Data for the task.
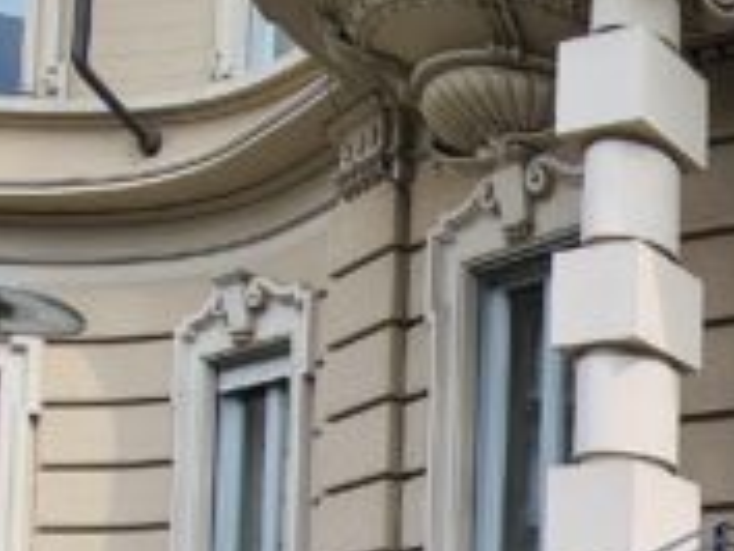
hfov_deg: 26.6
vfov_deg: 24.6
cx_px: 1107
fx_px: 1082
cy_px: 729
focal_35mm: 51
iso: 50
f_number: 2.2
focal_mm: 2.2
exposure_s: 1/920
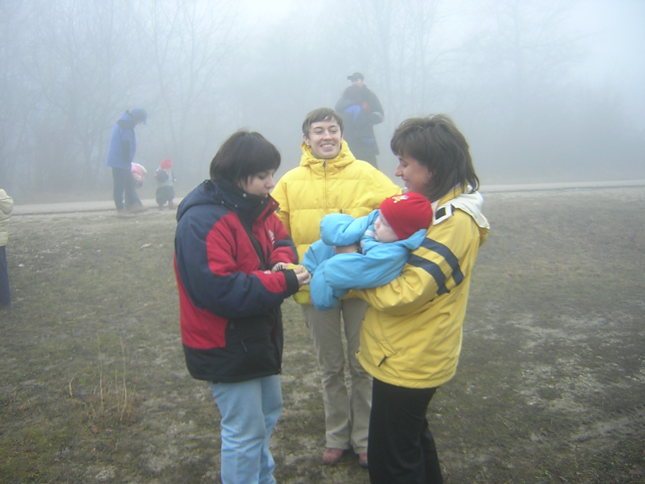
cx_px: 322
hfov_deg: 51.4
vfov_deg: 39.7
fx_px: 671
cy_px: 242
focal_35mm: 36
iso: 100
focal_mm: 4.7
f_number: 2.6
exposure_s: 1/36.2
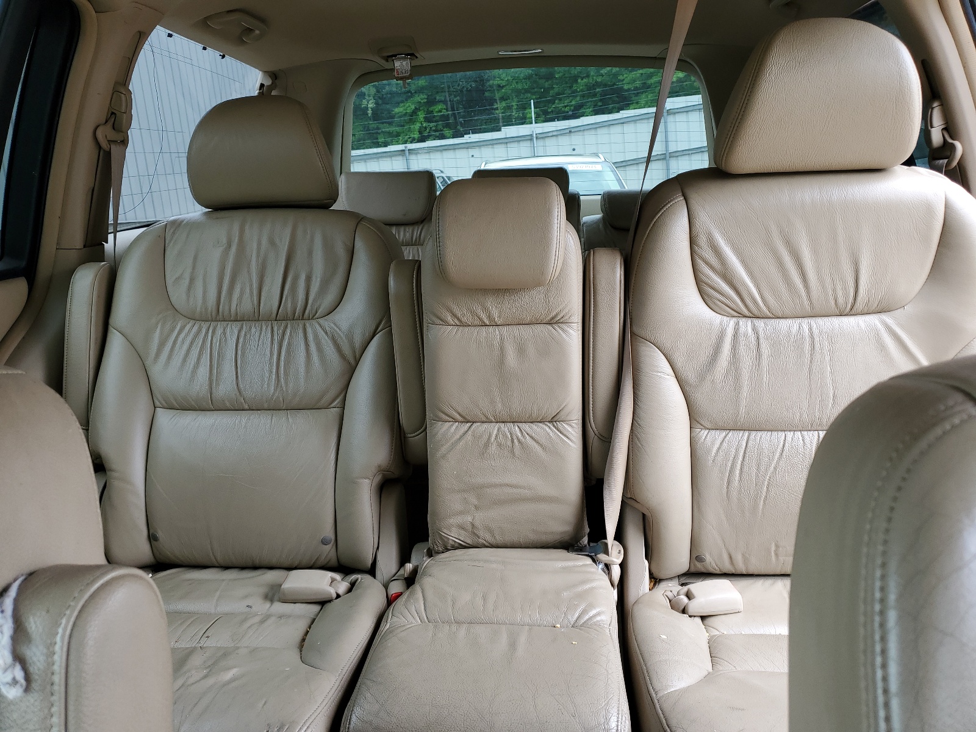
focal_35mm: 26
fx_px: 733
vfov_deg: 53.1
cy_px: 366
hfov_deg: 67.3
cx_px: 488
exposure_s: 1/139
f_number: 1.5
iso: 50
* * *
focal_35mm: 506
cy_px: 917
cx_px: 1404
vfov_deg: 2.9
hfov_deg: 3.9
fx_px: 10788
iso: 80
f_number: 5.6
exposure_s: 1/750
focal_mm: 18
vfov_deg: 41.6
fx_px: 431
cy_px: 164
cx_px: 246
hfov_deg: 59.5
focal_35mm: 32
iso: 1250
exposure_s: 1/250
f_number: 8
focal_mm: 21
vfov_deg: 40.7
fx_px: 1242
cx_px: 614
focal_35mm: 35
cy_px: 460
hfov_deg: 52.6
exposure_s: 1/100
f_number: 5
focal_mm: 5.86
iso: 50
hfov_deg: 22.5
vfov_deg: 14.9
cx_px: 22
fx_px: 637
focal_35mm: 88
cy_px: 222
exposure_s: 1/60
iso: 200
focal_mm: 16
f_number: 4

What is expected. All lines in the data above from the one with "fx_px: 1242" through the one with "f_number: 4" must be repeated exactly, and no others.

Problem solution.
fx_px: 1242
cx_px: 614
focal_35mm: 35
cy_px: 460
hfov_deg: 52.6
exposure_s: 1/100
f_number: 5
focal_mm: 5.86
iso: 50
hfov_deg: 22.5
vfov_deg: 14.9
cx_px: 22
fx_px: 637
focal_35mm: 88
cy_px: 222
exposure_s: 1/60
iso: 200
focal_mm: 16
f_number: 4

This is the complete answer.